Some big news today from Crittercism, a startup that operates a platform for companies to monitor their mobile app performance with customers including the likes of Netflix, LinkedIn, Yahoo, Pinterest, Home Depot, AT&T and a number of other Fortune 500 names.
It has raised another $30 million in funding, from a mix of VCs and strategic investors led by Scale Venture Partners with participation also from InterWest Partners, VMware and Accenture. Crittercism and its investors are not revealing any valuation at this time.
Separately, Crittercism has secured a significant deal with new minority investor Accenture that will see the consulting and outsourcing giant use Crittercism’s technology in its bigger mobile enterprise offering that designs, builds, tests and manages applications for enterprises, dubbed Accenture Application Factory.
And Crittercism is also releasing new services of its own, in the form of a new API and “zero-touch App Wrapping solution”, which will mean that Crittercism will not require source code to monitor an app.
The $30 million investment brings the total raised to date by Crittercism, which started as an AngelPad company, to $48 million, with past backers including Google Ventures, Opus Capital and Shasta Ventures.

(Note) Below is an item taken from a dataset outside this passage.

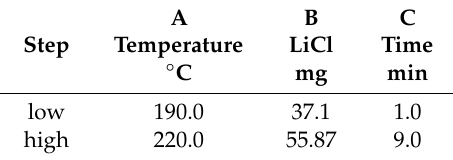
Table 3. Factor steps of the second experimental plan.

Crittercism is one of the many companies out there riding the wave of mobile app usage worldwide, brought by the popularity of smartphones and tablets. A year ago, when Crittercism raised a round led by Google Ventures, the company estimated that it was already monitoring some 500 million devices for crashes and other performance issues. Andrew Levy, Crittercism’s co-founder and CEO, tells me that this number is now well over 1 billion.

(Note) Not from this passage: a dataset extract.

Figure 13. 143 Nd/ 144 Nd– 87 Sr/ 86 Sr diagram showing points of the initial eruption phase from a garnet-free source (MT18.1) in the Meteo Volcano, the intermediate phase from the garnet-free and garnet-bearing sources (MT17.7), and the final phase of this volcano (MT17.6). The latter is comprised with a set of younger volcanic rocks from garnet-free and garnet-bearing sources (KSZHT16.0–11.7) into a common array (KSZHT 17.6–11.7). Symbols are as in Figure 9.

This speaks to another trend: as the mobile app ecosystem matures, those companies that use apps as part of their business are becoming increasingly focused on quality.
Levy tells me that the investment will be used “to expand our channel efforts” with partners in South America, Europe and Asia-Pacific, as well as invest a lot more in “enterprise initiatives” — a place where both Accenture and VMware (now newly interested in mobile enterprise with its acquisition of AirWatch) will likely play a key role. While Accenture is coming out today with information about how it’s involving itself with Crittercism as more than just a simple investor — it will effectively become a reseller for Crittercism’s mAPM product — it’s not clear yet how VMware will leverage its stake.

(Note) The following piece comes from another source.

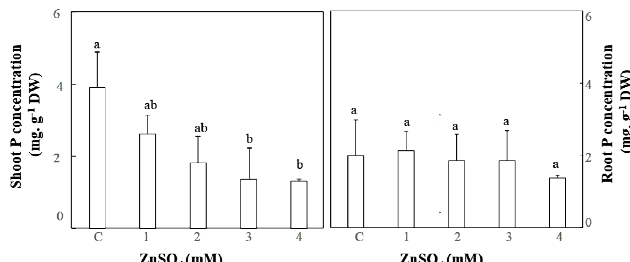
Fig. 5: Shoot and root phosphorus content of fenugreek plants grown with different ZnSO 4 concentrations for 52 days. Values (means ± SE of three replicates) followed by the same letter are not significantly dif - ferent (Duncan test, P =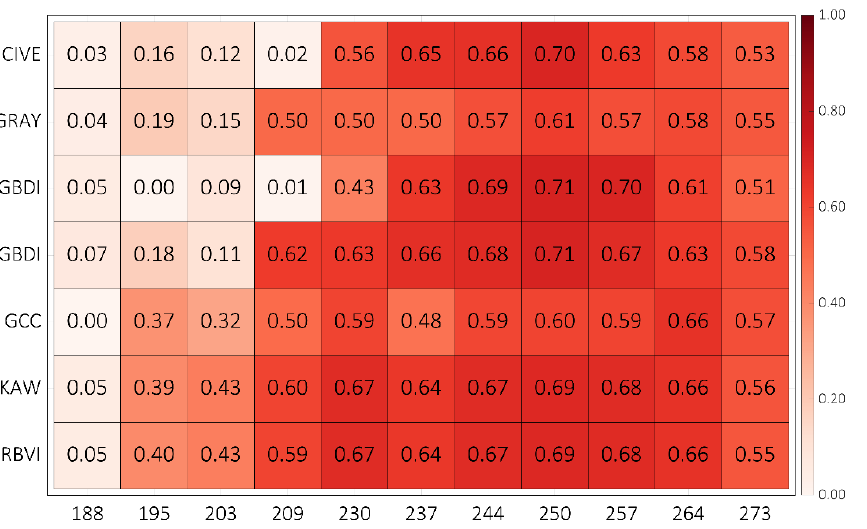
Figure 4. The R 2 between the RGB-based VIs and maize grain yields using data at each growth stage using the linear regression method. The x-axis represents the DOY and the y-axis represents the different indices.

“There are a ton of great to market opportunities,” Levy says of its relationship with its new strategic investors. On VMware, he says that “they are becoming a lot more serious after AirWatch and that is very interesting for us. They are one of the cloud enablers that has figured out their mobile strategy. They’re not just sitting on the sidelines of this.”
Although the company is based in the U.S., it’s had a long-standing place in driving its business outside of the country. In fact, Levy tells me that Crittercism’s first paying customer was Qype, the user-generated reviews platform that was bought by Yelp in 2012.
But while a lot of the opportunity today has been on the B2C and B2B fronts — with the B2C playing a role particularly in driving that billion user number — ScaleVP partner Andy Vitus believes that the longer term opportunity may be in a third category altogether, in the slightly more nebulous category of the Internet of things, where we are talking about machine-to-machine communications.
“I do think Android is becoming the operating system of choice for the ‘headless Internet’,” he says. And while Crittercism already has some clients using is solutions for M2M deployments, “over time Crittercism will be able to push even more into that. You won’t even have a person to report that something has gone wrong,” making Crittercism’s solution even more essential.
Up to now, most of Crittercism’s efforts have been focused on mobile app solutions but it looks like its sights are being raised in more way than one: the API will let enterprises integrate mobile app performance management into a wider dashboard where they are monitoring other apps (for example server-based apps); while the zero-wrapping solution will give companies a way of monitoring apps even if they have not developed them in-house. This is an essential product when you consider that many companies outsource this kind of work (opening the door to how Accenture may use the tool), or use off-the-shelf solutions.
As a part of the funding round, Vitus will join Crittercism’s board. Accenture’s minority investment will also give it a seat on Crittercism’s advisory board.